Maior expoente do realismo social britânico, surgido nos anos 60
com nomes como Alan Clarke e
Mike Leigh, Loach passou muitos
anos sem levantar bandeiras políticas na mídia ("Se começo a fazer
isso, as pessoas já entram no cinema com um olhar viciado para
ver meus filmes", dizia). A partir
da Guerra do Iraque, no entanto,
o diretor decidiu que era o momento de se mobilizar.
Seu penúltimo longa, "Sweet
Sixteen", é a principal atração da
2ª Mostra Internacional de Cinema Engajado, com cerca de 40 filmes, que acontece de hoje até o
dia 15, no CCBB-RJ. O filme mostra adolescentes que lutam para
sobreviver em um subúrbio de
Glasgow, Escócia, e ganhou prêmio de roteiro em Cannes (2002).
De Londres, por telefone, Ken
Loach falou à Folha.
Folha Em "Sweet Sixteen", o sr.
mistura de forma sutil a vida privada e o ambiente social dos personagens.
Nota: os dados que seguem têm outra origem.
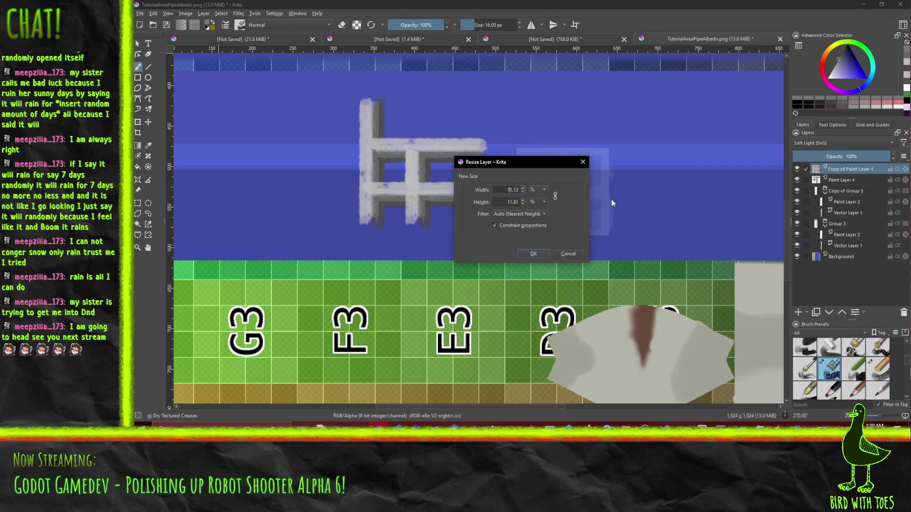
key(Delete)
key(Delete)
click(533, 254)
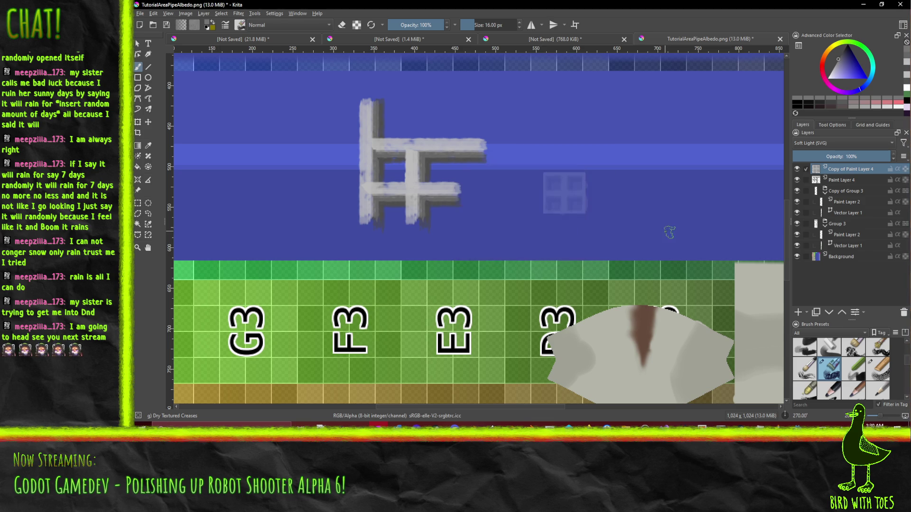
Step: Undo the previous resize of the grate tile layer
scroll(655, 229, down, 3)
scroll(655, 228, up, 2)
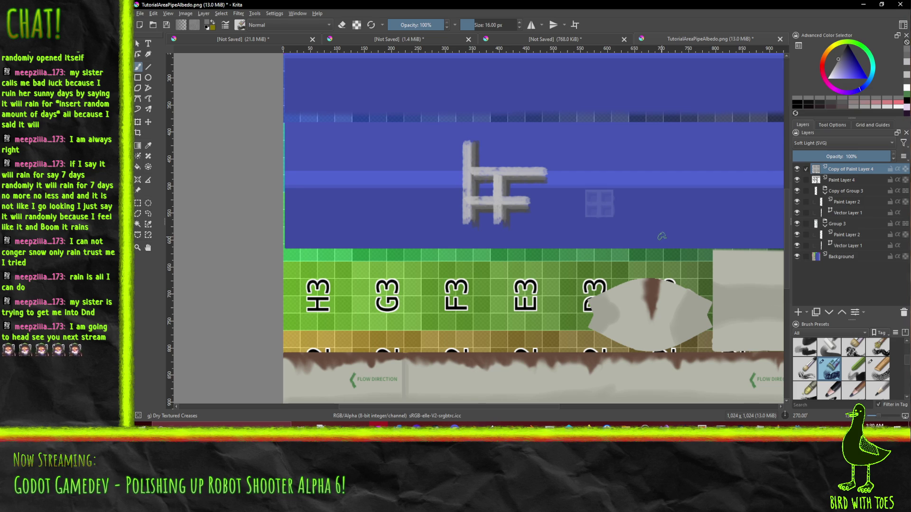
key(ctrl+z)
Essa é uma tendência consciente do seu cinema?
Ken Loach - Isso depende da história que eu vou contar. Em filmes
como "Terra e Liberdade", sobre
a Guerra Civil Espanhola, a política está tão na superfície que não
há muito espaço para a intimidade dos personagens. Mas em histórias em que as pessoas não têm
vocação política, essa visão da sociedade aparece implícita. Em
"Sweet Sixteen" os personagens
não têm noção de política, apenas
lutam para sobreviver.
Folha - O sr. assiste a muitos filmes políticos?
Loach - Não sou um grande cinéfilo, não vejo todos os filmes que
deveria. Mas fiquei impressionado com "Cidade de Deus". É muito importante fazer filmes como
esse, em que a mensagem política
está no subtexto da trama.
Folha - Como o sr. vê o apoio do
governo britânico à política americana na Guerra do Iraque?
Loach - O governo inglês está
agindo como aquelas crianças
que fazem de tudo para entrar na
turma dos encrenqueiros. Ele e
Bush passam por cima das leis internacionais e vão à guerra baseados em uma mentira.
Muita gente pensa como eu no
Reino Unido. Blair destruiu o Partido Trabalhista, hoje não temos
mais um grande partido social.
Existe um completo vácuo na esquerda. Essa tendência de direitização dos partidos de centro-esquerda infelizmente é uma realidade em toda a Europa Ocidental.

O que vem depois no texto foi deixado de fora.